Records from a data collection

◆ ◆ ◆ ◆ ◆ ◆ ◆

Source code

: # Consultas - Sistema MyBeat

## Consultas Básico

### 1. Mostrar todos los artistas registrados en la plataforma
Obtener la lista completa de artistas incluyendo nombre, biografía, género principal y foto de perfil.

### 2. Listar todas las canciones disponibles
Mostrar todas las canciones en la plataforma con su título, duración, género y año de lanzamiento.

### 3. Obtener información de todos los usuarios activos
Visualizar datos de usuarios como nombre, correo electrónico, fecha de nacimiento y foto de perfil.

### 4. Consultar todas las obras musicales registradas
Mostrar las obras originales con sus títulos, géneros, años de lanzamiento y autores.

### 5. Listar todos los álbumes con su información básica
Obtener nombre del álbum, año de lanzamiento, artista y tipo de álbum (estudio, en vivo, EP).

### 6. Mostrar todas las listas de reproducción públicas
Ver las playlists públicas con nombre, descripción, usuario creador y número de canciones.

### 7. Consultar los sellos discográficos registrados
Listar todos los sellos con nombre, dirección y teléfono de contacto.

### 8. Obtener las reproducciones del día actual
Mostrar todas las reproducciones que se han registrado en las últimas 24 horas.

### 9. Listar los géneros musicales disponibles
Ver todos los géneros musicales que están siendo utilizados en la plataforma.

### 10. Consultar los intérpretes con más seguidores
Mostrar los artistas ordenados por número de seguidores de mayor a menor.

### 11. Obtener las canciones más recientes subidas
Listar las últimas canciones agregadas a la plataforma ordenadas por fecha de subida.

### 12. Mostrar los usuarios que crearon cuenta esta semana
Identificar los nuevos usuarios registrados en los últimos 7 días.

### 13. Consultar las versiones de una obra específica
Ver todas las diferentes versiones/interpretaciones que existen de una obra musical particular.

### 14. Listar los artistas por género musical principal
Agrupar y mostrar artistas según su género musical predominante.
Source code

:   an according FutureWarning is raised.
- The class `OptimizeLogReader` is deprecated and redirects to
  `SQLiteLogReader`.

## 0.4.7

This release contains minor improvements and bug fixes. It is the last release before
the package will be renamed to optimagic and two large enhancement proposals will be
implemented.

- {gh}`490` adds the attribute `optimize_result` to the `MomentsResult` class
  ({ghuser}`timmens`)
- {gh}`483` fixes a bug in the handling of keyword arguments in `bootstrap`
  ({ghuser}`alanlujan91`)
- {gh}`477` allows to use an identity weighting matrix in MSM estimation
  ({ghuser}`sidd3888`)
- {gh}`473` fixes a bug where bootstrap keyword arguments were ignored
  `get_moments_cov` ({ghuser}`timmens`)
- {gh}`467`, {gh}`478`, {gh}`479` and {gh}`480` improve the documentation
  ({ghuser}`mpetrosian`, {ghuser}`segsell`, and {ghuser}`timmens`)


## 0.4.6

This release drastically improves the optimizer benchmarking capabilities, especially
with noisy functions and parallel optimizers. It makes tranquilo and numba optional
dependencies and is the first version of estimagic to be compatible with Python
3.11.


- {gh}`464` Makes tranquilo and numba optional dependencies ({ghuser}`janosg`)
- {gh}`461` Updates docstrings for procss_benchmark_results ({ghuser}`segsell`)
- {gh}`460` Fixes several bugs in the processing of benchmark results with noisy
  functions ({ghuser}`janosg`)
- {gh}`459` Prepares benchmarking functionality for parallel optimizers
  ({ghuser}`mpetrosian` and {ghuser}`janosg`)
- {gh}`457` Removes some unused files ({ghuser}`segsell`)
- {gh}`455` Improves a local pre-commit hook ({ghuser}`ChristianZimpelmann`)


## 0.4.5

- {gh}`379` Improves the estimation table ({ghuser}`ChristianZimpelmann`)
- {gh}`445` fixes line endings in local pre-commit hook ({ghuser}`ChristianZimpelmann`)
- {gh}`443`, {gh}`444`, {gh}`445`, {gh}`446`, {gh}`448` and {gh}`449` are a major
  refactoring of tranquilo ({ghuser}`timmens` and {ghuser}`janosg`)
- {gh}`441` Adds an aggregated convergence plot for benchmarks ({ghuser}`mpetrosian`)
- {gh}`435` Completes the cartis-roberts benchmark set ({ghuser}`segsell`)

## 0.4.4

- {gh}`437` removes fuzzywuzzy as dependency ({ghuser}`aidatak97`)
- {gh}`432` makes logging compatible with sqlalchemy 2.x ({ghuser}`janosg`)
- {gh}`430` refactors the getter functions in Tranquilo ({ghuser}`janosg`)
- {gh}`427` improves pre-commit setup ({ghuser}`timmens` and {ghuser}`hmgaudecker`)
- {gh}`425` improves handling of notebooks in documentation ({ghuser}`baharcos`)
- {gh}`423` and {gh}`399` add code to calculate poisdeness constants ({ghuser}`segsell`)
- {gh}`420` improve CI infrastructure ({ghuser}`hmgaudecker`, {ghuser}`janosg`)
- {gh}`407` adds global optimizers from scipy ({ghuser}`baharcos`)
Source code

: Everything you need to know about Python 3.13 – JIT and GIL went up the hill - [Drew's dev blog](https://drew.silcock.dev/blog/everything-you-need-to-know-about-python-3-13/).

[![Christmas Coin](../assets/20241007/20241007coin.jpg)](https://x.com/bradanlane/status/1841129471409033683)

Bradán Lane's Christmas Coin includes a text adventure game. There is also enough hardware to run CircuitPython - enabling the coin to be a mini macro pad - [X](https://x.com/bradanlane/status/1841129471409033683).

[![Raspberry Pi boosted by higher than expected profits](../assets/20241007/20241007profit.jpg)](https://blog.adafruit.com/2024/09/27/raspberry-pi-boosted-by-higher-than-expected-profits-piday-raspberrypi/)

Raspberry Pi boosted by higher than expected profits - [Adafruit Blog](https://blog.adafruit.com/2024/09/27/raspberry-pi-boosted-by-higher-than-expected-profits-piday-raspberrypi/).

◆ ◆ ◆ ◆ ◆ ◆ ◆

Task brief> Can you rename "MyBeat" to "SoundHub" everywhere in the data above and reproduce it with everything else unchanged?

Answer for the task>
Source code

: # Consultas - Sistema SoundHub

## Consultas Básico

### 1. Mostrar todos los artistas registrados en la plataforma
Obtener la lista completa de artistas incluyendo nombre, biografía, género principal y foto de perfil.

### 2. Listar todas las canciones disponibles
Mostrar todas las canciones en la plataforma con su título, duración, género y año de lanzamiento.

### 3. Obtener información de todos los usuarios activos
Visualizar datos de usuarios como nombre, correo electrónico, fecha de nacimiento y foto de perfil.

### 4. Consultar todas las obras musicales registradas
Mostrar las obras originales con sus títulos, géneros, años de lanzamiento y autores.

### 5. Listar todos los álbumes con su información básica
Obtener nombre del álbum, año de lanzamiento, artista y tipo de álbum (estudio, en vivo, EP).

### 6. Mostrar todas las listas de reproducción públicas
Ver las playlists públicas con nombre, descripción, usuario creador y número de canciones.

### 7. Consultar los sellos discográficos registrados
Listar todos los sellos con nombre, dirección y teléfono de contacto.

### 8. Obtener las reproducciones del día actual
Mostrar todas las reproducciones que se han registrado en las últimas 24 horas.

### 9. Listar los géneros musicales disponibles
Ver todos los géneros musicales que están siendo utilizados en la plataforma.

### 10. Consultar los intérpretes con más seguidores
Mostrar los artistas ordenados por número de seguidores de mayor a menor.

### 11. Obtener las canciones más recientes subidas
Listar las últimas canciones agregadas a la plataforma ordenadas por fecha de subida.

### 12. Mostrar los usuarios que crearon cuenta esta semana
Identificar los nuevos usuarios registrados en los últimos 7 días.

### 13. Consultar las versiones de una obra específica
Ver todas las diferentes versiones/interpretaciones que existen de una obra musical particular.

### 14. Listar los artistas por género musical principal
Agrupar y mostrar artistas según su género musical predominante.
Source code

:   an according FutureWarning is raised.
- The class `OptimizeLogReader` is deprecated and redirects to
  `SQLiteLogReader`.

## 0.4.7

This release contains minor improvements and bug fixes. It is the last release before
the package will be renamed to optimagic and two large enhancement proposals will be
implemented.

- {gh}`490` adds the attribute `optimize_result` to the `MomentsResult` class
  ({ghuser}`timmens`)
- {gh}`483` fixes a bug in the handling of keyword arguments in `bootstrap`
  ({ghuser}`alanlujan91`)
- {gh}`477` allows to use an identity weighting matrix in MSM estimation
  ({ghuser}`sidd3888`)
- {gh}`473` fixes a bug where bootstrap keyword arguments were ignored
  `get_moments_cov` ({ghuser}`timmens`)
- {gh}`467`, {gh}`478`, {gh}`479` and {gh}`480` improve the documentation
  ({ghuser}`mpetrosian`, {ghuser}`segsell`, and {ghuser}`timmens`)


## 0.4.6

This release drastically improves the optimizer benchmarking capabilities, especially
with noisy functions and parallel optimizers. It makes tranquilo and numba optional
dependencies and is the first version of estimagic to be compatible with Python
3.11.


- {gh}`464` Makes tranquilo and numba optional dependencies ({ghuser}`janosg`)
- {gh}`461` Updates docstrings for procss_benchmark_results ({ghuser}`segsell`)
- {gh}`460` Fixes several bugs in the processing of benchmark results with noisy
  functions ({ghuser}`janosg`)
- {gh}`459` Prepares benchmarking functionality for parallel optimizers
  ({ghuser}`mpetrosian` and {ghuser}`janosg`)
- {gh}`457` Removes some unused files ({ghuser}`segsell`)
- {gh}`455` Improves a local pre-commit hook ({ghuser}`ChristianZimpelmann`)


## 0.4.5

- {gh}`379` Improves the estimation table ({ghuser}`ChristianZimpelmann`)
- {gh}`445` fixes line endings in local pre-commit hook ({ghuser}`ChristianZimpelmann`)
- {gh}`443`, {gh}`444`, {gh}`445`, {gh}`446`, {gh}`448` and {gh}`449` are a major
  refactoring of tranquilo ({ghuser}`timmens` and {ghuser}`janosg`)
- {gh}`441` Adds an aggregated convergence plot for benchmarks ({ghuser}`mpetrosian`)
- {gh}`435` Completes the cartis-roberts benchmark set ({ghuser}`segsell`)

## 0.4.4

- {gh}`437` removes fuzzywuzzy as dependency ({ghuser}`aidatak97`)
- {gh}`432` makes logging compatible with sqlalchemy 2.x ({ghuser}`janosg`)
- {gh}`430` refactors the getter functions in Tranquilo ({ghuser}`janosg`)
- {gh}`427` improves pre-commit setup ({ghuser}`timmens` and {ghuser}`hmgaudecker`)
- {gh}`425` improves handling of notebooks in documentation ({ghuser}`baharcos`)
- {gh}`423` and {gh}`399` add code to calculate poisdeness constants ({ghuser}`segsell`)
- {gh}`420` improve CI infrastructure ({ghuser}`hmgaudecker`, {ghuser}`janosg`)
- {gh}`407` adds global optimizers from scipy ({ghuser}`baharcos`)
Source code

: Everything you need to know about Python 3.13 – JIT and GIL went up the hill - [Drew's dev blog](https://drew.silcock.dev/blog/everything-you-need-to-know-about-python-3-13/).

[![Christmas Coin](../assets/20241007/20241007coin.jpg)](https://x.com/bradanlane/status/1841129471409033683)

Bradán Lane's Christmas Coin includes a text adventure game. There is also enough hardware to run CircuitPython - enabling the coin to be a mini macro pad - [X](https://x.com/bradanlane/status/1841129471409033683).

[![Raspberry Pi boosted by higher than expected profits](../assets/20241007/20241007profit.jpg)](https://blog.adafruit.com/2024/09/27/raspberry-pi-boosted-by-higher-than-expected-profits-piday-raspberrypi/)

Raspberry Pi boosted by higher than expected profits - [Adafruit Blog](https://blog.adafruit.com/2024/09/27/raspberry-pi-boosted-by-higher-than-expected-profits-piday-raspberrypi/).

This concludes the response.